◆ YOUR ASSIGNMENT: Translate into French the following sentence from the passage on hybrid orbitals below: "Therefore, summing the four values of $c_n$ for each AO has no physical meaning."

◆ PROVIDED TEXT:
^^^^^^^^^^^^^^^^

If a molecular orbital $\psi$ (in this case, a hybrid orbital) is constructed from an orthonormal basis set of atomic orbitals $\{\phi_n\}$ via a linear combination

$$\psi = \sum_n c_n \phi_n$$

then loosely speaking, the "amount" of $\phi_n$ in $\psi$ is given not by $c_n$, but rather by $\left|c_n\right|^2$. (See, for example, Griffiths, Introduction to Quantum Mechanics, 2nd ed., Section 3.4.)

Therefore, summing the four values of $c_n$ for each AO has no physical meaning.

Instead let's take wavefunction (b) for example. The coefficient in front of the s orbital is $1/2$, so the "amount" of s-orbital character is simply $\left|1/2\right|^2 = 1/4$. The coefficient in front of the $\mathrm{p}_y$ orbital is $-1/2$, so there is $\left|-1/2\right|^2 = 1/4$ $\mathrm{p}_y$-character.

Armed with this knowledge, it's incredibly easy to see that each orbital has exactly $1/4$ s-character and a total of $3/4$ p-character ($1/4$ from each p orbital), because none of the $\pm$ signs matter (the minus signs are removed by the absolute value).

^^^^^^^^^^^^^^^^

Collected data:

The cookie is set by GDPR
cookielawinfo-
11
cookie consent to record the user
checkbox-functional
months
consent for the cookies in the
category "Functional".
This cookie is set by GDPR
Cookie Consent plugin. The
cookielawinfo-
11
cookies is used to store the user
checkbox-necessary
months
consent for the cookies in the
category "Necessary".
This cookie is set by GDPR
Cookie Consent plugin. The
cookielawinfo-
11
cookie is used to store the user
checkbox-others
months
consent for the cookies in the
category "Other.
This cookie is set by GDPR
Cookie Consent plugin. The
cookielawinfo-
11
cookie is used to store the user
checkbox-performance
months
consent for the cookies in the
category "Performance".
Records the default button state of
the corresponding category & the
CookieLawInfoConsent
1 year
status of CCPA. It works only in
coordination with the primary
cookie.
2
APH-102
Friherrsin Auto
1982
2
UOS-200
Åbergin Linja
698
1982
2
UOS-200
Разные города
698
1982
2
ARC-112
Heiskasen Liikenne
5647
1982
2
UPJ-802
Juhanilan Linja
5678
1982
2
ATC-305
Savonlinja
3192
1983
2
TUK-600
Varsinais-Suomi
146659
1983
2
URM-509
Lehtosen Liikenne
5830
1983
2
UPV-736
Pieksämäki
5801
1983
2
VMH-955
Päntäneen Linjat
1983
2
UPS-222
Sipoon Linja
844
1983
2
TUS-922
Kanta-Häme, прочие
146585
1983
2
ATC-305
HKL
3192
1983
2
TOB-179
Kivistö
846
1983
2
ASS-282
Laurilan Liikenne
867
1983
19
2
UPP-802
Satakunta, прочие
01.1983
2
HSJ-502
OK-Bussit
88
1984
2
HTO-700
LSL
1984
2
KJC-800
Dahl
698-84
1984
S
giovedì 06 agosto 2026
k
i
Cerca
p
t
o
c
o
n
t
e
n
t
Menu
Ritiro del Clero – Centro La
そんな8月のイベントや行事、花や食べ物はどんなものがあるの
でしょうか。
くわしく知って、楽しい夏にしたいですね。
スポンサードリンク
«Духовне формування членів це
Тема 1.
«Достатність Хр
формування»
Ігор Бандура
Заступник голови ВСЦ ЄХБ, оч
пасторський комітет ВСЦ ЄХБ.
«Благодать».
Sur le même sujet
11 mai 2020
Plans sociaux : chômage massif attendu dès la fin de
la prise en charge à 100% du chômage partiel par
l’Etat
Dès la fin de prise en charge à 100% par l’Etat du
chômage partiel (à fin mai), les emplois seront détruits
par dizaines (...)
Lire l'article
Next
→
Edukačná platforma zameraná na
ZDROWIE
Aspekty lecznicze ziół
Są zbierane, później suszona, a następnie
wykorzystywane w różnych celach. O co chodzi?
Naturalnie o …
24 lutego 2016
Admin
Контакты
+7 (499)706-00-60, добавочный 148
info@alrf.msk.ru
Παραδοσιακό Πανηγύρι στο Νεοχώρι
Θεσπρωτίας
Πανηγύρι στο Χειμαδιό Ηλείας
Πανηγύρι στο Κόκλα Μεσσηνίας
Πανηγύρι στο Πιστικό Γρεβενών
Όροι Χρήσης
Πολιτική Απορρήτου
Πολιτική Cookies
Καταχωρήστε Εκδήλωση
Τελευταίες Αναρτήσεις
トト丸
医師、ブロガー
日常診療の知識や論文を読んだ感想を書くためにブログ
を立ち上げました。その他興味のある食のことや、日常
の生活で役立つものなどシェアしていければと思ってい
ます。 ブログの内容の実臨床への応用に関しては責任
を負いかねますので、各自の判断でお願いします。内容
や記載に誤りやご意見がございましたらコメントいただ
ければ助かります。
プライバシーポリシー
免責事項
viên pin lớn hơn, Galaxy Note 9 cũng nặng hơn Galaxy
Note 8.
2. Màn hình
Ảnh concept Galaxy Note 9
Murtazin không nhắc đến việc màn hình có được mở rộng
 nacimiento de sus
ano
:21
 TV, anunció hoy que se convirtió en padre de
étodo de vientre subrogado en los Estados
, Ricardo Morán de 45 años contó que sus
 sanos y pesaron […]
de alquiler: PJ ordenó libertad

^^^^^^^^^^^^^^^^

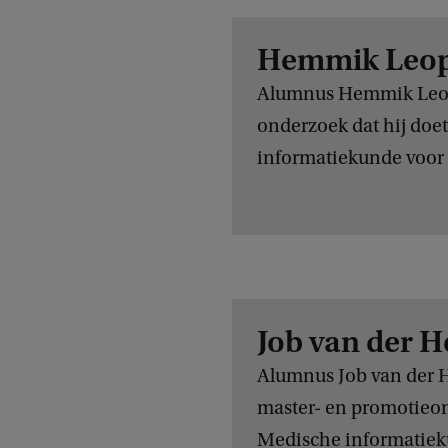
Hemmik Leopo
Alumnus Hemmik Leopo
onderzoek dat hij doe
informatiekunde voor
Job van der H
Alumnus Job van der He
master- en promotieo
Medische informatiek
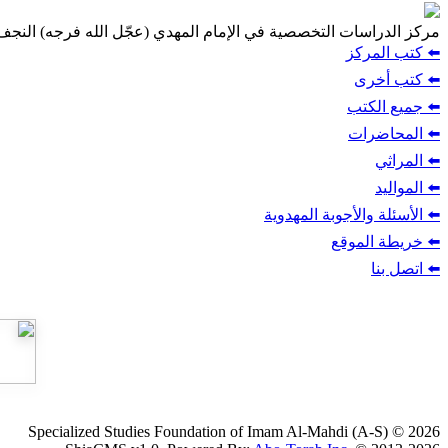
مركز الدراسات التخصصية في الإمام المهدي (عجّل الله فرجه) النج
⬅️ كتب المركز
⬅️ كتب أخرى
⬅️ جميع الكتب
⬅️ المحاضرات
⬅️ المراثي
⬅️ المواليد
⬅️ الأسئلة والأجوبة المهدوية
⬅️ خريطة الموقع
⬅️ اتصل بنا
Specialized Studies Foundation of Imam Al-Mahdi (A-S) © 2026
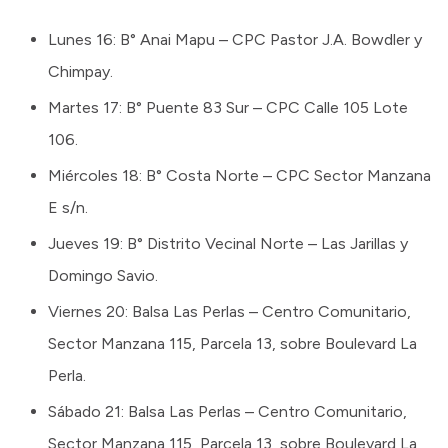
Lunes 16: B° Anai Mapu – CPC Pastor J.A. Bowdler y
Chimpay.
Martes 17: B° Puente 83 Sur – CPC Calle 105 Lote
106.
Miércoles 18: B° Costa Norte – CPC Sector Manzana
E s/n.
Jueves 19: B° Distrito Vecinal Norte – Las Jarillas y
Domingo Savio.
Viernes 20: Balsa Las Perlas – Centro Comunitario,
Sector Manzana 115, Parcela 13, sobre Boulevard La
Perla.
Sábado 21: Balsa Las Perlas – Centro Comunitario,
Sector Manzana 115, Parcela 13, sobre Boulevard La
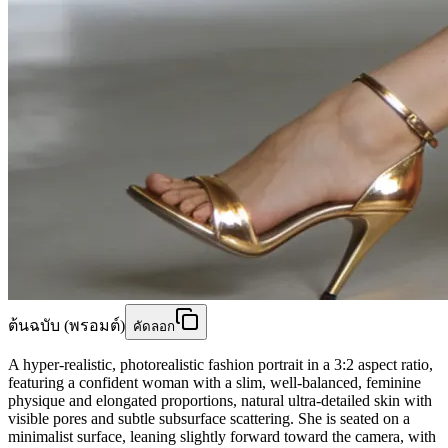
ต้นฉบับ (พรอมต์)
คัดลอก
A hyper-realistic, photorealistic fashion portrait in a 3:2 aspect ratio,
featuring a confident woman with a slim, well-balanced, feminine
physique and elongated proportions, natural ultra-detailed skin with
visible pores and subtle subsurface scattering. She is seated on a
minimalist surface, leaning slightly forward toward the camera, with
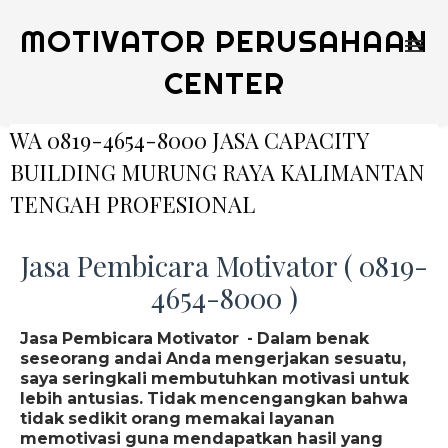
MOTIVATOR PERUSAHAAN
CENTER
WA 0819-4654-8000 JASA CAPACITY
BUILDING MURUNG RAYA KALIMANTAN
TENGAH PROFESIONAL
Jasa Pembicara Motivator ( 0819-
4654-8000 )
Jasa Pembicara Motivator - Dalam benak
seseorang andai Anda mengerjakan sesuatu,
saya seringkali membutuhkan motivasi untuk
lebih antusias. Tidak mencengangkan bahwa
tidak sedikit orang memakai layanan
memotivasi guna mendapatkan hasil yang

^^^^^^^^^^^^^^^^

◆ ANSWER TO THIS TASK: Par conséquent, additionner les quatre valeurs de $c_n$ pour chaque OA n'a aucune signification physique.